Allem Neuen wohnt ein Zauber inne. Das passende Zitat “Und jedem Anfang wohnt ein Zauber inne” von Hermann Hesse ist knapp kommentiert auf Wikipedia zu finden. Diese literarische Einleitung beschreibt recht gut, welche Verzückung bei start-ups zuweilen präsent ist. Nicht nur im Prozess des Gründens, sondern auch in den Kontakten mit Investoren und der ganzen Szene herrscht eine gewisse Extase vor. (Illustration W. Kandinsky 1923 Fröhlicher Aufstieg) Gut so, wenn das Start-up zu Beginn bereits eine Qual ist, Hände weg davon. Es wird oft nur schlimmer im weiteren Verlauf und Lebensverlauf. Selbst für enthusiatisch gestartete Unternehmende kommt allzu oft eine Ernüchterung, vielleicht sogar Sackgassen. Einen knappen Überblick bietet die Webseite “Deutsche Startups” oder “startbase“. Die großen Pleiten à la WIRECARD etc. lassen wir mal beiseite. Das kommentieren die Skandalmedien ausreichend, weil Quotenbringer. Mir geht es um die vielen kleinen zauberhaften Anfänge und persönlichen Lernkurven der Beteiligten. Julian Leitloff & Caspar Schlenk (Keinhorn) haben in ihrem Büchlein ein recht schonungsloses Bild gezeichnet, was es wirklich heisst, ein Start-up zu gründen. Vor allem braucht es ein dickes Fell und einen fast unbeugsamen Willen ständig “offen sein für Neues” und Lernbereitschaft.
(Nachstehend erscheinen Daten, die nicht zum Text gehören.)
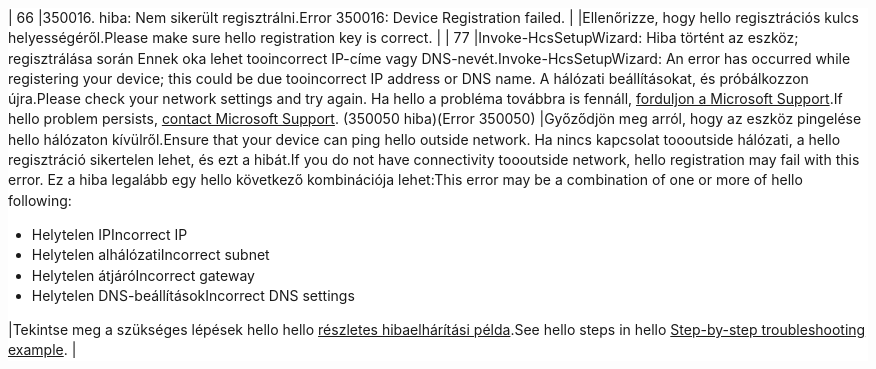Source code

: | <span data-ttu-id="88ffa-311">6</span><span class="sxs-lookup"><span data-stu-id="88ffa-311">6</span></span> |<span data-ttu-id="88ffa-312">350016. hiba: Nem sikerült regisztrálni.</span><span class="sxs-lookup"><span data-stu-id="88ffa-312">Error 350016: Device Registration failed.</span></span> | |<span data-ttu-id="88ffa-313">Ellenőrizze, hogy hello regisztrációs kulcs helyességéről.</span><span class="sxs-lookup"><span data-stu-id="88ffa-313">Please make sure hello registration key is correct.</span></span> |
| <span data-ttu-id="88ffa-314">7</span><span class="sxs-lookup"><span data-stu-id="88ffa-314">7</span></span> |<span data-ttu-id="88ffa-315">Invoke-HcsSetupWizard: Hiba történt az eszköz; regisztrálása során Ennek oka lehet tooincorrect IP-címe vagy DNS-nevét.</span><span class="sxs-lookup"><span data-stu-id="88ffa-315">Invoke-HcsSetupWizard: An error has occurred while registering your device; this could be due tooincorrect IP address or DNS name.</span></span> <span data-ttu-id="88ffa-316">A hálózati beállításokat, és próbálkozzon újra.</span><span class="sxs-lookup"><span data-stu-id="88ffa-316">Please check your network settings and try again.</span></span> <span data-ttu-id="88ffa-317">Ha hello a probléma továbbra is fennáll, [forduljon a Microsoft Support](storsimple-8000-contact-microsoft-support.md).</span><span class="sxs-lookup"><span data-stu-id="88ffa-317">If hello problem persists, [contact Microsoft Support](storsimple-8000-contact-microsoft-support.md).</span></span> <span data-ttu-id="88ffa-318">(350050 hiba)</span><span class="sxs-lookup"><span data-stu-id="88ffa-318">(Error 350050)</span></span> |<span data-ttu-id="88ffa-319">Győződjön meg arról, hogy az eszköz pingelése hello hálózaton kívülről.</span><span class="sxs-lookup"><span data-stu-id="88ffa-319">Ensure that your device can ping hello outside network.</span></span> <span data-ttu-id="88ffa-320">Ha nincs kapcsolat toooutside hálózati, a hello regisztráció sikertelen lehet, és ezt a hibát.</span><span class="sxs-lookup"><span data-stu-id="88ffa-320">If you do not have connectivity toooutside network, hello registration may fail with this error.</span></span> <span data-ttu-id="88ffa-321">Ez a hiba legalább egy hello következő kombinációja lehet:</span><span class="sxs-lookup"><span data-stu-id="88ffa-321">This error may be a combination of one or more of hello following:</span></span><ul><li><span data-ttu-id="88ffa-322">Helytelen IP</span><span class="sxs-lookup"><span data-stu-id="88ffa-322">Incorrect IP</span></span></li><li><span data-ttu-id="88ffa-323">Helytelen alhálózati</span><span class="sxs-lookup"><span data-stu-id="88ffa-323">Incorrect subnet</span></span></li><li><span data-ttu-id="88ffa-324">Helytelen átjáró</span><span class="sxs-lookup"><span data-stu-id="88ffa-324">Incorrect gateway</span></span></li><li><span data-ttu-id="88ffa-325">Helytelen DNS-beállítások</span><span class="sxs-lookup"><span data-stu-id="88ffa-325">Incorrect DNS settings</span></span></li></ul> |<span data-ttu-id="88ffa-326">Tekintse meg a szükséges lépések hello hello [részletes hibaelhárítási példa](#step-by-step-storsimple-troubleshooting-example).</span><span class="sxs-lookup"><span data-stu-id="88ffa-326">See hello steps in hello [Step-by-step troubleshooting example](#step-by-step-storsimple-troubleshooting-example).</span></span> |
Neben den biografischen Details der Gründenden bietet das eckige Büchlein aber auch einen Ausblick auf das Kompetenzspektrum für “Start-ups” und dann später hoffentlich “Grown-ups”. Verstreut über das Buch lassen sich Kompetenzen identifizieren: Buisiness Plan, Erstellen und Überarbeiten, Design Thinking, 3-D Druck, Buchhaltung, Marketing, Personal/Talent Management, Webpage Design und Interaktion über Social Media, Responsibility sowie Finanzen und Investmentkalkulus. Natürlich findet das alles im Team und dann im HomeOffice oder der Garage/Keller statt. Ist ne ganz schöne Packung und bitte nicht die “Deadlines” verpassen.

Das alles liest sich in dem Büchlein unterhaltsam und ohne Pathos der einen oder anderen Art. Aufgrund meiner soziologischen Forschungtradition war mir der Einstieg über das “Phänomen … Survivorship-Bias” (S.9) bedeutsam. Der Überlebendenbias besagt, dass wir meistens nur die Geschichten der Überlebenden (der Titanic) kennen, aber nicht die Geschichten der vielen hundert Ertrunkenen. Eine solche wird in dem Büchlein von den Gründenden erzählt, aber mit einem anderen Happy-End. Einmal Schiffbruch, hoffentlich kein Problem, Aufstehen und ein traumhaftes neues Schiff bauen ist das, was später einmal zählt.

Auszug aus dem Buch von Julian Leitloff & Caspar Schlenk (Keinhorn) S.12.